UPDATE: 2014-11-19: Some people asked me how much
creating an index on event(channel,id)
helps. Answer: not
much.
During the implementation of IRCBrowse I discovered that Postgres’s built-in offset is not very fast.
Here are the characteristics of my data:
ircbrowse=> \d event
Table "public.event"
Column | Type |
-----------+--------------------------+
timestamp | timestamp with time zone |
type | text |
nick | text |
text | text |
network | integer |
channel | integer |
id | bigint |
Indexes:
"event_unique" UNIQUE CONSTRAINT,
btree (network, channel, "timestamp", nick, type, text)
"event_unique_id" UNIQUE CONSTRAINT, btree (id)
"event_channel_idx" btree (channel)
"event_nick_idx" btree (nick)
"event_timestamp_idx" btree ("timestamp")

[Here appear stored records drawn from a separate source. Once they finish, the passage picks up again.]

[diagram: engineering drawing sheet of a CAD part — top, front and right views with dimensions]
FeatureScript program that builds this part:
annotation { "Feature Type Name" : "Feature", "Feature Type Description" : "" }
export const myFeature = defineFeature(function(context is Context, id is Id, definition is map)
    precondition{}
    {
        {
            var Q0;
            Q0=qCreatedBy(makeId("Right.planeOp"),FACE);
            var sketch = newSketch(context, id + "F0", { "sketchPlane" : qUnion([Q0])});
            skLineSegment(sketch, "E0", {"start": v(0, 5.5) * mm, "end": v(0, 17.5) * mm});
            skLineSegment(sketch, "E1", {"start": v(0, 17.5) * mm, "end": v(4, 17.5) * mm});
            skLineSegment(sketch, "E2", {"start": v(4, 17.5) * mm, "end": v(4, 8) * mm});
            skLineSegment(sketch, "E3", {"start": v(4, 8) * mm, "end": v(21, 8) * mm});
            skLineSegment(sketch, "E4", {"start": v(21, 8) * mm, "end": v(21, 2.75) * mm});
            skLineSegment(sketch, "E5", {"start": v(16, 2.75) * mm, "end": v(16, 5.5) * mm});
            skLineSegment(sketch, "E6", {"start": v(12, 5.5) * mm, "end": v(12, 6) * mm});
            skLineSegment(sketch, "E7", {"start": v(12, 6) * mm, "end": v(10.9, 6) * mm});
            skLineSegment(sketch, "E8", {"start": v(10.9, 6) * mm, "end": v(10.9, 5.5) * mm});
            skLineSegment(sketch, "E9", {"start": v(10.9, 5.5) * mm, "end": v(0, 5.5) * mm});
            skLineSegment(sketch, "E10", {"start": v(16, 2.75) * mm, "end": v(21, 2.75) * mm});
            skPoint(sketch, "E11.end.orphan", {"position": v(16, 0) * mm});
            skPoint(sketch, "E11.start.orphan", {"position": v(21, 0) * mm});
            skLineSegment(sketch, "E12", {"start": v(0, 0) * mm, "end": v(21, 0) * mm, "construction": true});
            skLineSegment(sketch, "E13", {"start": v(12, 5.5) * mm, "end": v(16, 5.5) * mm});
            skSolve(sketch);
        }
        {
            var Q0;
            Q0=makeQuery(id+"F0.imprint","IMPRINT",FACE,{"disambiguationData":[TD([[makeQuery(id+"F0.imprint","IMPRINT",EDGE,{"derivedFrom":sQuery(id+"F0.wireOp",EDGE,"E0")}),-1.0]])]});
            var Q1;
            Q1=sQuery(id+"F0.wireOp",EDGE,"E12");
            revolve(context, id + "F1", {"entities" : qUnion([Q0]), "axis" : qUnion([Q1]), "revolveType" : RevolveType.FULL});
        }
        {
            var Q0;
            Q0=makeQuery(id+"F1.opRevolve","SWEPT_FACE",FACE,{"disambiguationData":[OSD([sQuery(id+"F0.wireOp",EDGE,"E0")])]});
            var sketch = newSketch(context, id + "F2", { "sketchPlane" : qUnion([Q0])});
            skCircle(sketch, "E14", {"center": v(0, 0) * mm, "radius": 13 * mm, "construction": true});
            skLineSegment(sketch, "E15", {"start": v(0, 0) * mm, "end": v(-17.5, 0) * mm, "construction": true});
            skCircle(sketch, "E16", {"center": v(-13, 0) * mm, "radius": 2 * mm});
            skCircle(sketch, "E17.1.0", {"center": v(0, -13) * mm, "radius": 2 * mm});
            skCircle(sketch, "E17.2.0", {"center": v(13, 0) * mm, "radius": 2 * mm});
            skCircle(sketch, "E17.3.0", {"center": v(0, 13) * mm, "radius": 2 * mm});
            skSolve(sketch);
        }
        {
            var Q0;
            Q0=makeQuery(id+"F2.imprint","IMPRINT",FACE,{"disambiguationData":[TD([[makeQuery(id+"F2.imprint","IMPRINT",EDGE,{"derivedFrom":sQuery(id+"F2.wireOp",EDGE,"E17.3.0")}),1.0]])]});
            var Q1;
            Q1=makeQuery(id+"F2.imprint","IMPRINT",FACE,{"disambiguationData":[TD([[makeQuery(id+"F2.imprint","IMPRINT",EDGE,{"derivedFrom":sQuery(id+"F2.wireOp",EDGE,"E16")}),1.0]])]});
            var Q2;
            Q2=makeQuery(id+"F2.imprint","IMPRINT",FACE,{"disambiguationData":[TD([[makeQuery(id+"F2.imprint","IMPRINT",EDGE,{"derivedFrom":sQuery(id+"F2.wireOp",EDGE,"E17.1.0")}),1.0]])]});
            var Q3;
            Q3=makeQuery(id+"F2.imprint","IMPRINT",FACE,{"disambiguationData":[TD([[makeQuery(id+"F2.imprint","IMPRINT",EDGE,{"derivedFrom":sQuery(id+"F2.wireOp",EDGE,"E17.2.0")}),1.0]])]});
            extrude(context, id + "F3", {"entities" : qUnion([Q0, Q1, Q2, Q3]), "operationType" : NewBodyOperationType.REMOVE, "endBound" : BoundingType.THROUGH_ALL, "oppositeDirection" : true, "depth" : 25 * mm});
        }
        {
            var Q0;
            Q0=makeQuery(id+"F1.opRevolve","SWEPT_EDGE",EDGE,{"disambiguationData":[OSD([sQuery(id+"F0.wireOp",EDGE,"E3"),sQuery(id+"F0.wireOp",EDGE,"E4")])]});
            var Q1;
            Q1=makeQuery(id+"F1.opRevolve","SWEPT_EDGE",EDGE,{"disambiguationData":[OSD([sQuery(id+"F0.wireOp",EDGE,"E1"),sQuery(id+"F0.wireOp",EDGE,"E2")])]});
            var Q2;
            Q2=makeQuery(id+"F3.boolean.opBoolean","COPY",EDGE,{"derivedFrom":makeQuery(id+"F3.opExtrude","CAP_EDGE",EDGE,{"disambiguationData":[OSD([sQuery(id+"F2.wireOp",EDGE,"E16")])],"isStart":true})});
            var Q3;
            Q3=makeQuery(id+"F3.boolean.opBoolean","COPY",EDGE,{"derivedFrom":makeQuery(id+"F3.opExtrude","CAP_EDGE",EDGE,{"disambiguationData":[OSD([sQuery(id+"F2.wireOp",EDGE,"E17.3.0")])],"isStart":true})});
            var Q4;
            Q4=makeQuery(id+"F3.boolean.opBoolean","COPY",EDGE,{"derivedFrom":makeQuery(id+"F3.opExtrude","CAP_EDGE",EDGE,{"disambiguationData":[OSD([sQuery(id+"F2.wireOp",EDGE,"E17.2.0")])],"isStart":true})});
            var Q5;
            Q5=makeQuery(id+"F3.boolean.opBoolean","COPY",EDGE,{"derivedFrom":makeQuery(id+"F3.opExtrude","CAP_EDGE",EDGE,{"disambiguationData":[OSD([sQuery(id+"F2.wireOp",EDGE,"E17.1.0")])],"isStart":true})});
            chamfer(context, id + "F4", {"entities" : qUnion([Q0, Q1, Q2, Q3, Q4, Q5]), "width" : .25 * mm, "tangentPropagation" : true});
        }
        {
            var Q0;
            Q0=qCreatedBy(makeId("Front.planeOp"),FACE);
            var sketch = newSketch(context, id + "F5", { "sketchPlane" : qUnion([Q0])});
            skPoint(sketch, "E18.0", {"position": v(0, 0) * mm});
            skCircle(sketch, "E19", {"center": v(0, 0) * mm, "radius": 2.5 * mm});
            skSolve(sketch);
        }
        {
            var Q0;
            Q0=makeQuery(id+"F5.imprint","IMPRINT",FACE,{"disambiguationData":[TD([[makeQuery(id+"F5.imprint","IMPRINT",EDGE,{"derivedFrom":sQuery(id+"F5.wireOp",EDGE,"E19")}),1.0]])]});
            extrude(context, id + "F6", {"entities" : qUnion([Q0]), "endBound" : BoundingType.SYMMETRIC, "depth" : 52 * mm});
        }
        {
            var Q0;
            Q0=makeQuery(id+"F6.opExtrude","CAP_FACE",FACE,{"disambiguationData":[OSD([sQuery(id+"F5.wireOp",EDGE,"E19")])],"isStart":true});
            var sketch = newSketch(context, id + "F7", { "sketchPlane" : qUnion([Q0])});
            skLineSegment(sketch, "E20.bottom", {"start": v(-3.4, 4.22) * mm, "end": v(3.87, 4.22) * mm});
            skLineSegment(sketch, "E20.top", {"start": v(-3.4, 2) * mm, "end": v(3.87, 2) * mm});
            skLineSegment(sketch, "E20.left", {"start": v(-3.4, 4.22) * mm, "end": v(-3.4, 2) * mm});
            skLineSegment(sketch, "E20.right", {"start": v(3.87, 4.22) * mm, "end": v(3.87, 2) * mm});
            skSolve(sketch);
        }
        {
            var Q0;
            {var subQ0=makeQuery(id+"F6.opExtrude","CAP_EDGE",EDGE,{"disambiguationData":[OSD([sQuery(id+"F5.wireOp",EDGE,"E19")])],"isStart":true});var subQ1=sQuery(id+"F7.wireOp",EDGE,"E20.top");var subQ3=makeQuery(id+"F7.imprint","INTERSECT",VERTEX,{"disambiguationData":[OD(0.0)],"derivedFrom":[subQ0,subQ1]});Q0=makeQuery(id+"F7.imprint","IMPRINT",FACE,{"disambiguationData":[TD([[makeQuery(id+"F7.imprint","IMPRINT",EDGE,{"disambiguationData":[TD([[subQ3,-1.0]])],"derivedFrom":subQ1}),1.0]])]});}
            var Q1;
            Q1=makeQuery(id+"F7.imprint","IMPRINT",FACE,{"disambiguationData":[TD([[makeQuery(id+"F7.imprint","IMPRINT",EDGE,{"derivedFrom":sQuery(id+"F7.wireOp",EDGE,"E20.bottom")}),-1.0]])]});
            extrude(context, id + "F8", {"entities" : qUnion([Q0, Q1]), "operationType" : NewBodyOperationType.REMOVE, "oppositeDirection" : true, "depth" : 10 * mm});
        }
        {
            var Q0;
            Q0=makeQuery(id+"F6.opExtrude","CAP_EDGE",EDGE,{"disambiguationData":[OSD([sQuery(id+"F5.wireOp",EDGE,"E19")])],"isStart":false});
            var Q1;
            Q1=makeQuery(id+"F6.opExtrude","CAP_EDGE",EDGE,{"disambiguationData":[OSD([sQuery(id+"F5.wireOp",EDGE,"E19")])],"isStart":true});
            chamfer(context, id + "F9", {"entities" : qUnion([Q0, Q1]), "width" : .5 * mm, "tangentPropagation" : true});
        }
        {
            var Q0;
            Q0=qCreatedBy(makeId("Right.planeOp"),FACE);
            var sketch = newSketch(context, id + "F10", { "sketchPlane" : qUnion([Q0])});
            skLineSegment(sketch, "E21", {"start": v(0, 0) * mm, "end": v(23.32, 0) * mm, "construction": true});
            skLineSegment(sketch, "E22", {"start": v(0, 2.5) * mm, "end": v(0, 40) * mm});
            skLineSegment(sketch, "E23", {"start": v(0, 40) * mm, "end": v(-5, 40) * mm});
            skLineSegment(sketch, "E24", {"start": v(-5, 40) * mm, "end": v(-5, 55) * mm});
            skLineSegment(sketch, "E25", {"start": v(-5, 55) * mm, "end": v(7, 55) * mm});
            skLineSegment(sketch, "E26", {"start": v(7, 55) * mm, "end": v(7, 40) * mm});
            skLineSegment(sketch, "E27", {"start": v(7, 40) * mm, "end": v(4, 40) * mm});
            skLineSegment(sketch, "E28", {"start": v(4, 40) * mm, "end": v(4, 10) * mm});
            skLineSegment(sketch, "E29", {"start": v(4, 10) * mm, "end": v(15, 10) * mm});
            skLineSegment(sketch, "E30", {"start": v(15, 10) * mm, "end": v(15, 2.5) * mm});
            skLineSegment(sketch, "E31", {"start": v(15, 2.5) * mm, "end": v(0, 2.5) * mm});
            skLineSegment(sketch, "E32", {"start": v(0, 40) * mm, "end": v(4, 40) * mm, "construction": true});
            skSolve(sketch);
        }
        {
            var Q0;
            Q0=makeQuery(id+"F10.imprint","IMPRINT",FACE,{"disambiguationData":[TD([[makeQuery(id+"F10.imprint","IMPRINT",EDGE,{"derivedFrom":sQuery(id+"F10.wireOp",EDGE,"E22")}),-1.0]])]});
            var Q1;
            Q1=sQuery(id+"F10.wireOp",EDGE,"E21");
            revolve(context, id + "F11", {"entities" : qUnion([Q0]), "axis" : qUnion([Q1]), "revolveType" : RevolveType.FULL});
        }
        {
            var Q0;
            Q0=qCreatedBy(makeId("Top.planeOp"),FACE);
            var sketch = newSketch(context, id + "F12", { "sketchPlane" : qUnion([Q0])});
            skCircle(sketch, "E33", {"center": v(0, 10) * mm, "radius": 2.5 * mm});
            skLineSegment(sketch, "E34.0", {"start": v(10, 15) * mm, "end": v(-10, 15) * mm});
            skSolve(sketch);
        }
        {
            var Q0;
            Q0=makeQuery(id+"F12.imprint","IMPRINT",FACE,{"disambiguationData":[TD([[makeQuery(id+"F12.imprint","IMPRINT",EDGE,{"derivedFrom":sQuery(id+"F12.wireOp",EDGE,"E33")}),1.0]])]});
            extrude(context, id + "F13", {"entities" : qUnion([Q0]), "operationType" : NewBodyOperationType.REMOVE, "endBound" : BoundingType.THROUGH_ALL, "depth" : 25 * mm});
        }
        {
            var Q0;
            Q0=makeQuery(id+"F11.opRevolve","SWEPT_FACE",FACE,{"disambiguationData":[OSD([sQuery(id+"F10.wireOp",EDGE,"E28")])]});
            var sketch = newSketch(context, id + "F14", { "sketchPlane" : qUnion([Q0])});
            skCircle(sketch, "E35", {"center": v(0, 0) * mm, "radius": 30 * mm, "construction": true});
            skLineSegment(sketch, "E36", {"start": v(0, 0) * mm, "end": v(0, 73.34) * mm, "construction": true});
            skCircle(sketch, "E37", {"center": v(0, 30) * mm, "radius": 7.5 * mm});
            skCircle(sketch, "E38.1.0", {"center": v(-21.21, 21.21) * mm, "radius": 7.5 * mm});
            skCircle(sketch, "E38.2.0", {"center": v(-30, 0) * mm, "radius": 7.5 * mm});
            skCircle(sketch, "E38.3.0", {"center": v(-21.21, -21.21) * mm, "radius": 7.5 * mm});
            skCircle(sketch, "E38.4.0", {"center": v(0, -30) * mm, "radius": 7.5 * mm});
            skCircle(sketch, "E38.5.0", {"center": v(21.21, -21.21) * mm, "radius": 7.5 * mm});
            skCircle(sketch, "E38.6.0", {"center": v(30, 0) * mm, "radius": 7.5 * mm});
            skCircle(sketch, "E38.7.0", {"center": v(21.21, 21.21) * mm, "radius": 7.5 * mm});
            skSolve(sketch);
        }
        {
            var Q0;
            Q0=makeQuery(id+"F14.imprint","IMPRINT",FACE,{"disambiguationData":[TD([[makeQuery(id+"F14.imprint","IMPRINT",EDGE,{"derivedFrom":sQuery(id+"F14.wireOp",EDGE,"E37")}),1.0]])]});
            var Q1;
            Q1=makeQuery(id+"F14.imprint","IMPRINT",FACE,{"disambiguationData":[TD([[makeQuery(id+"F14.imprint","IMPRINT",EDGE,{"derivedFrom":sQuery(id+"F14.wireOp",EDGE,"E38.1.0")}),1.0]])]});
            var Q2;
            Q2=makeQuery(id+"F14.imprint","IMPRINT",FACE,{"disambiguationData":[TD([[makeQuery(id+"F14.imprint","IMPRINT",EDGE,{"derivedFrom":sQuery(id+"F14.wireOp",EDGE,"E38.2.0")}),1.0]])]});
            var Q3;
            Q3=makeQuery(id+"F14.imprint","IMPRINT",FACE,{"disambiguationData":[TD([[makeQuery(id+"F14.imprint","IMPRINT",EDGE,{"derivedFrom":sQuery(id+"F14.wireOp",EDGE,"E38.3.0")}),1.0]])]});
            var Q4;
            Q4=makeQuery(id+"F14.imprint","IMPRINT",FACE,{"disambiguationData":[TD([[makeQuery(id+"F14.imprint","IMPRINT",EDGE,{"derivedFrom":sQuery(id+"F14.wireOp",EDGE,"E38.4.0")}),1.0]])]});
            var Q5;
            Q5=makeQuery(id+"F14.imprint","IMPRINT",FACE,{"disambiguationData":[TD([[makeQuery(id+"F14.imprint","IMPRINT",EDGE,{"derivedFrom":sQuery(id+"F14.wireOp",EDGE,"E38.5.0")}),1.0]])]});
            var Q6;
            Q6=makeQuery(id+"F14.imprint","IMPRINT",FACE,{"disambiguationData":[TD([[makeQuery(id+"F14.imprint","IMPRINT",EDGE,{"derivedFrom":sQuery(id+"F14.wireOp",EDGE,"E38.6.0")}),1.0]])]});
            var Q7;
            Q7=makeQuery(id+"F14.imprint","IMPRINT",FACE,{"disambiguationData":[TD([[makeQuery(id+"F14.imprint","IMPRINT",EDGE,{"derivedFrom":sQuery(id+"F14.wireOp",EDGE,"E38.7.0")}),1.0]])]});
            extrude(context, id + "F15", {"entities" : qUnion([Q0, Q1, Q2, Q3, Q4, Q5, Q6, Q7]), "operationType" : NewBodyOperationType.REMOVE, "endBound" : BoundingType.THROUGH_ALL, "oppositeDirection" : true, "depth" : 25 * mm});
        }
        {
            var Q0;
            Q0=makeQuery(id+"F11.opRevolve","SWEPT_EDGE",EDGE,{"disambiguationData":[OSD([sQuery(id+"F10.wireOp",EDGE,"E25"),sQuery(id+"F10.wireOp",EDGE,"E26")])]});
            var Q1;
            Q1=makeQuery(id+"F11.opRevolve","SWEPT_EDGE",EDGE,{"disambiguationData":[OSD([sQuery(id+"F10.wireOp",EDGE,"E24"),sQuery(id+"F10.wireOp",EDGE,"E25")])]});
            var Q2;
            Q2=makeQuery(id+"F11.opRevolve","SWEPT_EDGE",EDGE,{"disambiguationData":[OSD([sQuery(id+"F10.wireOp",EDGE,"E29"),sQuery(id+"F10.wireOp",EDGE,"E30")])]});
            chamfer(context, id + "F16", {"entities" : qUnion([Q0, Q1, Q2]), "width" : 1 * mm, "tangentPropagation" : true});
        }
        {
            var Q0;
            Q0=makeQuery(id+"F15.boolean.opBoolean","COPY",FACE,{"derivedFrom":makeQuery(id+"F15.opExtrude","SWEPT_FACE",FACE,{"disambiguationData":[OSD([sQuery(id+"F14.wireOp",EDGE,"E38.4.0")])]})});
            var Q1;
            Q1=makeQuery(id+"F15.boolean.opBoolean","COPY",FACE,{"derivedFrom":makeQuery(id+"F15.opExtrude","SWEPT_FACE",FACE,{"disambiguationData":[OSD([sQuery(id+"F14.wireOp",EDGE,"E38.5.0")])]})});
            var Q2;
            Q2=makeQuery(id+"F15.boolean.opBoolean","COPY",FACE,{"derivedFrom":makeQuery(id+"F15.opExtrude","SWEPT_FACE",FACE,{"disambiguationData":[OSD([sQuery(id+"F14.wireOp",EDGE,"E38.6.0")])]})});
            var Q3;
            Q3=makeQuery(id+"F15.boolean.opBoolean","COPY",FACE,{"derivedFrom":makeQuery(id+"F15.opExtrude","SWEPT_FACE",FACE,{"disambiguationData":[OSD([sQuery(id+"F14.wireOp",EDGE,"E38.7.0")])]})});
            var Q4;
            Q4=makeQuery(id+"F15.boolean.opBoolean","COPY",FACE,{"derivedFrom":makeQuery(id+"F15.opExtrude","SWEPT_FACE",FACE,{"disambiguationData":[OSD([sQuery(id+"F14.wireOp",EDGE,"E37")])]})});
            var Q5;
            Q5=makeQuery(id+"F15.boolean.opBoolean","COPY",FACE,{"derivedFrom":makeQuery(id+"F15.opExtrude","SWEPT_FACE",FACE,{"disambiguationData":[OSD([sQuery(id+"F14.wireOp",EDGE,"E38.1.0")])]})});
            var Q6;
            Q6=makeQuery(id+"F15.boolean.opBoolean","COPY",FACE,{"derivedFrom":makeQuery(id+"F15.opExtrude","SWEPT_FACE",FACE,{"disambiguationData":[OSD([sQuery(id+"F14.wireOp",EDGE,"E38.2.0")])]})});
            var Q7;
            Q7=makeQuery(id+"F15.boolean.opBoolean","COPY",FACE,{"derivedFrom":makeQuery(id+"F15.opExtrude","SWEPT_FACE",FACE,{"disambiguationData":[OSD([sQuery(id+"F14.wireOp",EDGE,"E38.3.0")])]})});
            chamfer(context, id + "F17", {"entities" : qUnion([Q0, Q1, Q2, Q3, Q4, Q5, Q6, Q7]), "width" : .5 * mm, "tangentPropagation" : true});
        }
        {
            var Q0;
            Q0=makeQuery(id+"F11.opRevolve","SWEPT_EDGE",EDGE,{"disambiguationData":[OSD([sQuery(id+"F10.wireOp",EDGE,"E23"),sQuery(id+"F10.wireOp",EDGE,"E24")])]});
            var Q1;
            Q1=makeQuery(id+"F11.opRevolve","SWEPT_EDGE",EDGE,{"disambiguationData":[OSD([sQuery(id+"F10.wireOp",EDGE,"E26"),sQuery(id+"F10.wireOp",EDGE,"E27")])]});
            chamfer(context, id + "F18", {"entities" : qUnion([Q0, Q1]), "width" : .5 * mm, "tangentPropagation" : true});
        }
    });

"event_type_idx" btree (type)
And the size:
ircbrowse=> select count(*) from event;
count
----------
28673917
Channel 1 is the biggest:
ircbrowse=> select count(*) from event where channel = 1;
count
----------
19340467
When you’re working with data on this scale (large, but not “big
data”), PostgreSQL handles it beautifully. But the speed of
OFFSET
/LIMIT
is not great:
ircbrowse=> explain analyze select * from event where channel = 1
order by id offset 500000 limit 30;
QUERY PLAN
Limit (cost=5648.81..5818.28 rows=30 width=85)
(actual time=0.301..0.309 rows=30 loops=1)
-> Index Scan using event_unique_id on event
(cost=0.00..81914674.39 rows=14501220 width=85)
(actual time=0.020..0.288 rows=1030 loops=1)
Filter: (channel = 1)
I think that this index scan is simply too expensive. Notice that I’m ordering by id which has a unique btree index on it. Check out the speed:
ircbrowse=> select * from event where channel = 1
order by id offset 1000 limit 30;
Time: 0.721 ms
ircbrowse=> select * from event where channel = 1
order by id offset 500000 limit 30;
Time: 191.926 ms
You might think less than a second to sift through 500,000 rows of a 28million row table is pretty good, but I think it sucks. It’s also deceptive. Let’s increase it to 1,000,000 rows (of 19,000,00):
ircbrowse=> select * from event where channel = 1
order by id offset 1000000 limit 30;
Time: 35022.464 ms
This is getting worse and worse! It’s probably linear in its poor performance.
However, there’s a solution. Use an index table. A separate table which contains foreign keys pointing to this table:
ircbrowse=> \d event_order_index
Table "public.event_order_index"
Column | Type | Modifiers
--------+---------+-----------
id | integer | not null
origin | integer | not null
idx | integer | not null
Indexes:
"event_order_id_origin" UNIQUE CONSTRAINT, btree (id, origin)
"event_order_idx" btree (id)
"event_order_idx_idx" btree (idx)
"event_order_origin_dx" btree (origin)
Now you can have a pagination index for channel 1:
ircbrowse=> select * from event_order_index where idx = 1000 limit 1;
id | origin | idx
----+--------+------
1 | 1 | 1000
(I used idx=1000 for channel 1, 2000 for channel 2, etc. so that I would have space for other numerical indexes for the same channel.)
Now you can make a very efficient query for the same data as above:
ircbrowse=> SELECT idx.id,e.timestamp,e.network,e.channel,
ircbrowse=> e.type,e.nick,e.text FROM event e,
ircbrowse-> event_order_index idx
ircbrowse-> WHERE e.id = idx.origin and idx.idx = 1000 and
ircbrowse=> idx.id > 1000000 and idx.id < 1000030
ircbrowse-> ORDER BY e.id asc
ircbrowse-> LIMIT 30;
Time: 1.001 ms
This is more or less constant time.
And you can see this in action on the site. Takes about 30ms to load and render the page if I run this on the server:
$ time curl 'http://ircbrowse.net/browse/haskell?events_page=234'
real 0m0.031s
user 0m0.000s
sys 0m0.004s
Of course, sending a request in your browser will take longer due to the connection overhead and assets, but generally the goal was for it to be very snappy. The old ircbrowse.com (by another individual, who kindly let me have the name) was very slow indeed. You’d see the page loading the data incrementally from the database.
Anyhoo, thought that was a decent, practical PostgreSQL-specific optimization regarding pagination. Hope it was worth writing up.